Les préjugés sur les pauvres sont un obstacle à la lutte contre la pauvreté


Par Christophe Penaguin Rédigé le 11/04/2020 (dernière modification le 01/04/2020)

Les personnes pauvres prennent rarement la parole dans le débat public. On parle à leur place et ce que l'on dit sur elles renvoie souvent à un ensemble de préjugés qui les stigmatisent. Ce sont ces idées toutes faites que le livre "En finir avec les idées fausses sur les pauvres et la pauvreté" examine. Car on ne pourra pas combattre efficacement la pauvreté tant qu'on n'aura pas battu en brèche les idées fausses sur les pauvres.


Pour lutter contre la pauvreté, il faut d'abord comprendre les pauvres. (c) Franco Folini sur Foter.com
La situation sanitaire actuelle le souligne de manière tragique, les pauvres sont toujours les premières victimes des catastrophes qui s’abattent sur une société. L’épidémie nous oblige à nous poser certaines questions. Comment se confiner quand on n’a pas de logement ? Comment respecter les règles d’hygiène quand on n’a pas accès de manière simple et régulière à un point d’eau ? Comment survivre quand on dépend au jour le jour de l’aide d’associations qui peinent à maintenir leurs activités ?

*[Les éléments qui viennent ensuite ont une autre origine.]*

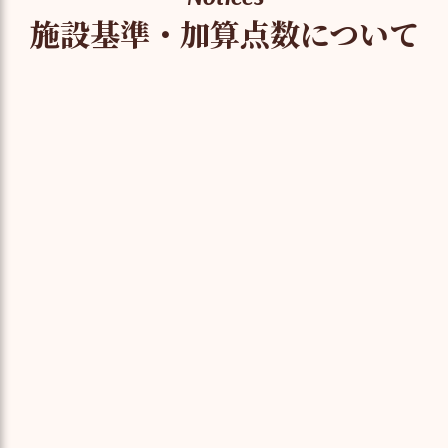
施設基準・加算点数について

La crise ne fait que révéler des difficultés auxquelles les personnes pauvres sont confrontées au quotidien. Ces difficultés sont, bien entendu, d’ordre matériel mais il faut aussi tenir compte des représentations faussées de la pauvreté qui circulent dans la société. En effet, mal comprendre les pauvres et la pauvreté, c’est s’interdire de se donner les moyens efficaces pour lutter contre la précarité. C’est aussi, lorsque ces représentations erronées amènent à tenir les pauvres pour responsables de leur situation, ajouter le mépris et la honte aux problèmes concrets auxquels sont déjà confrontés ces personnes.

Démonter les préjugés, c’est l’objet du livre "En finir avec les idées fausses sur les pauvres et la pauvreté" publié par les Editions Quart Monde et les Editions de l’Atelier. La première édition du livre remonte à 2013 et l’édition 2020, "revue et augmentée", est désormais disponible. Les auteurs connaissent parfaitement leur sujet puisqu’il s’agit de Jean-Christophe Sarrot, journaliste pour ATD Quart Monde, et Paul Maréchal, délégué national d’ATD Quart Monde en France. Fondé en 1957, le mouvement ATD Quart Monde mène un grand nombre d’actions de terrain auprès des personnes les plus précaires. Le mouvement se donne aussi pour objectif de changer le regard de la société sur les personnes pauvres.

Dans une première partie, le livre s’attaque aux idées fausses sur les pauvres. Véhiculés dans les conversations quotidiennes, dans des discours politiques et, parfois, médiatiques, ces lieux communs sont nombreux. "Les chômeurs ne veulent pas travailler", "On ne vit pas si mal avec le RSA", "Les pauvres sont des fraudeurs", autant d’exemples parmi les 63 affirmations erronées examinées dans cette première partie. Les explications sont chiffrées, sourcées, elles s’appuient sur des études scientifiques.

La deuxième partie examine les "idées fausses sur les solutions" pouvant être apportées à la pauvreté. Il existe en effet un lien direct entre une représentation faussée de la pauvreté et la mise en avant de solutions inefficaces. Si, par exemple, on se représente les pauvres comme des fraudeurs invétérés, on en tirera facilement comme conclusion que pour combattre la pauvreté, il faut surveiller et sanctionner les pauvres. Cette deuxième partie est plus orientée politiquement que la première. Par exemple, "l’idée fausse" 77 est formulée comme suit : "Pour réduire le chômage et la pauvreté, il faut baisser les impôts des entreprises". Or, l’idée selon laquelle une baisse des impôts peut stimuler l’activité et, par conséquent, réduire le chômage, n’est pas aberrante. Toutefois, même quand les analyses du livre sont contestables, elles restent intéressantes car le but des auteurs est toujours de montrer qu’une affirmation présentée comme une évidence est en fait susceptible d’être discutée. C’est le cas dans ce "chapitre" 77 où les auteurs montrent, exemples et études à l’appui, qu’une baisse des impôts des entreprises peut fort bien ne pas avoir d’effet sensible sur le niveau de chômage.

C’est pourquoi la lecture de ce livre est utile est stimulante. Que l’on partage ou pas l’orientation politique des auteurs, leur ouvrage amène le lecteur à interroger des idées qui, à force d’être distillées dans le débat public comme si elle relevait du bon sens, finissent par élever un mur d’incompréhension entre le pauvres et le reste de la population.

En finir avec les idées fausses sur les pauvres et la pauvreté. Editions Quart Monde et Editions de l'Atelier. 6 euros.